「ちょっとさ、頼まれて欲しいことがあるんだけど」
「ん? ……じゃあ、取り敢えずあたしの部屋来る?」
「うん。すぐ行くから待ってて」
そう言ってオレは一旦自分の部屋に戻って、あるものを取ってくる。
「キサ? 入っていい?」
「どーぞー」
ガチャリと開けて入ったら、キサがベッドの上でゴロゴロしていた。
「それで? 頼み事って? あっちゃんとツーショット撮って欲しいの?」
「いや。

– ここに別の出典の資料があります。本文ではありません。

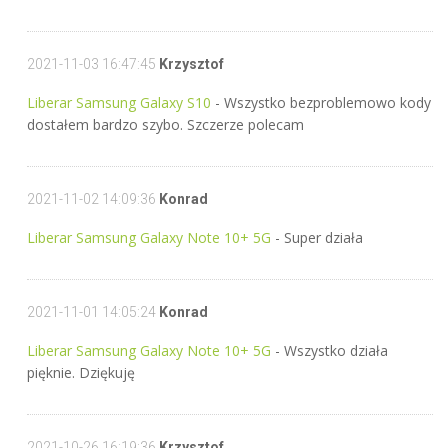
2021-11-03 16:47:45
Krzysztof
Liberar Samsung Galaxy S10
- Wszystko bezproblemowo kody
dostałem bardzo szybo. Szczerze polecam
2021-11-02 14:09:36
Konrad
Liberar Samsung Galaxy Note 10+ 5G
- Super działa
2021-11-01 14:05:24
Konrad
Liberar Samsung Galaxy Note 10+ 5G
- Wszystko działa
pięknie. Dziękuję
2021-10-26 16:19:36
Krzysztof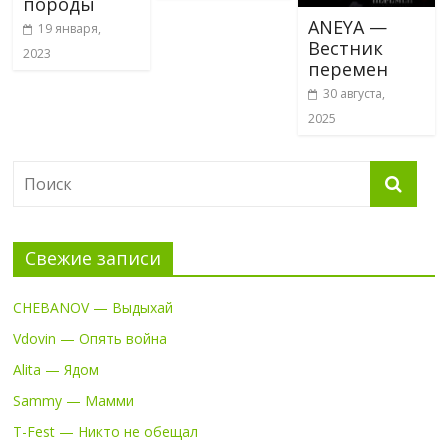
породы
ANEYA —
19 января,
Вестник
2023
перемен
30 августа,
2025
Свежие записи
CHEBANOV — Выдыхай
Vdovin — Опять война
Alita — Ядом
Sammy — Мамми
T-Fest — Никто не обещал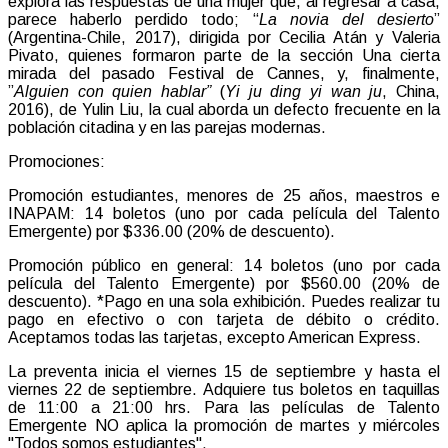
explora las respuestas de una mujer que, al regresar a casa,
parece haberlo perdido todo; “
La novia del desierto
”
(Argentina-Chile, 2017), dirigida por Cecilia Atán y Valeria
Pivato, quienes formaron parte de la sección Una cierta
mirada del pasado Festival de Cannes, y, finalmente,
”
Alguien con quien hablar”
(
Yi ju ding yi wan ju
, China,
2016), de Yulin Liu, la cual aborda un defecto frecuente en la
población citadina y en las parejas modernas.
Promociones:
Promoción estudiantes, menores de 25 años, maestros e
INAPAM: 14 boletos (uno por cada película del Talento
Emergente) por $336.00 (20% de descuento).
Promoción público en general: 14 boletos (uno por cada
película del Talento Emergente) por $560.00 (20% de
descuento). *Pago en una sola exhibición. Puedes realizar tu
pago en efectivo o con tarjeta de débito o crédito.
Aceptamos todas las tarjetas, excepto American Express.
La preventa inicia el viernes 15 de septiembre y hasta el
viernes 22 de septiembre. Adquiere tus boletos en taquillas
de 11:00 a 21:00 hrs. Para las películas de Talento
Emergente NO aplica la promoción de martes y miércoles
"Todos somos estudiantes".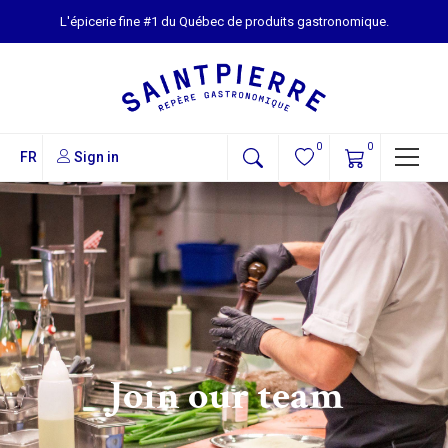
L'épicerie fine #1 du Québec de produits gastronomique.
0
0
FR
Sign in
Join our team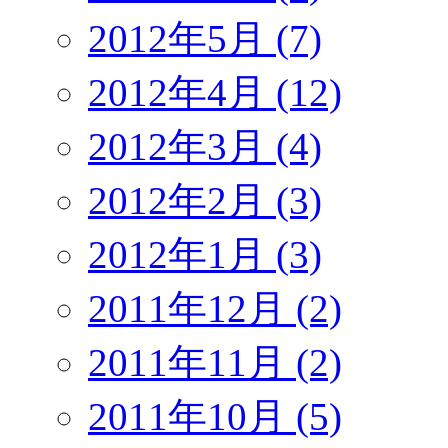
2012年5月 (7)
2012年4月 (12)
2012年3月 (4)
2012年2月 (3)
2012年1月 (3)
2011年12月 (2)
2011年11月 (2)
2011年10月 (5)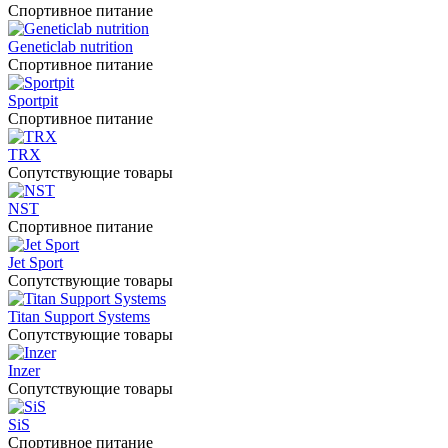
Спортивное питание
Geneticlab nutrition
Спортивное питание
Sportpit
Спортивное питание
TRX
Сопутствующие товары
NST
Спортивное питание
Jet Sport
Сопутствующие товары
Titan Support Systems
Сопутствующие товары
Inzer
Сопутствующие товары
SiS
Спортивное питание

オレの写真はいらないから」
「日向……」
「これ、あいつに渡して欲しいんだ」
そう言って渡したのは、あのハートのネックレスだ。
「え? どうしたのこれ」
「あいつさ、気持ち溜め込んじゃうじゃん?」
キサがあおいに言ったことは、オレが作った、勝手に考えたジンクスだ。
これは、オレがあいつにした、一番最低なこと。それに、キサまで巻き込んで。ほんと最低だ、オレは。
「へえ! 嫌な気持ちとか吸い込んでくれるんだー!」
「それで、その人の暗い感情を全部吸い込んだ時、ペアになる鍵が現れる。その人が幸せにしてくれるらしいよ」
そんなもの、あるわけない。これはただ、マイクが入っているペンダントだ。その声を録音はできないけど、リアルタイムでなら聞けるように。理事長からもらったスマホに送られて、聞けるようになっている。
「(はは。ほんと、ここまでいくとマジで捕まる)」
でもこれは、本当に困った時にしか使わない。それは、理事長とも約束したんだ。
「すごいね! あっちゃんにピッタリだ!」
「鍵もさ、その人が持って来てくれるんだ。だから、その人にそのハートを開けてもらえたら、幸せになれるんだって」
女子って、こういう話好きみたいだし。あいつも、……まあ食いつくんじゃないのかなって思った。
「でも大事なのは、片時も離さないこと」
「え? そうなの?」
「絶対に外しちゃったらダメなんだって。逆に、悪いのが流れ込んでくるらしい」
「風水みたいだね」
「すぐ着けてもらいたくってさ。ラベルも何もないんだ。だから、キサからあいつに着けてやって欲しい」
「日向が着けてあげたらいいのに」
「オレなんかに着けられても嬉しくないだろうし。すぐ取るよどうせ」
「日向」
「いいの。オレはこれで。キサからって絶対言って。オレのこと話したら、夜中に抜け出してキクの車の中でいちゃついてるのバラすよ」
「なんで知ってるの……!?」
ほんと、これくらい正直になって欲しい。……あ。肝心なこと言うの忘れてた。
「その負の感情は、着けてるだけじゃ吸い込んでくれないから、必ず言葉にしてって伝えて。こいつが吸い取ってくれなくても、言葉にするだけで楽になることもあるでしょ?」
「……うん。それはあたしも思う」
防水性にもなってるし、性能もいい。鍵を刺して回せば、マイクとしての機能は失う。何もかもが終わった時は、鍵でそれを解除してあげないといけないんだ。
「(……でも、そうする振りをするのは、オレの役目じゃない)」
ちゃんと、ペアはある。
それを、……あいつに。オレは託すつもりだ。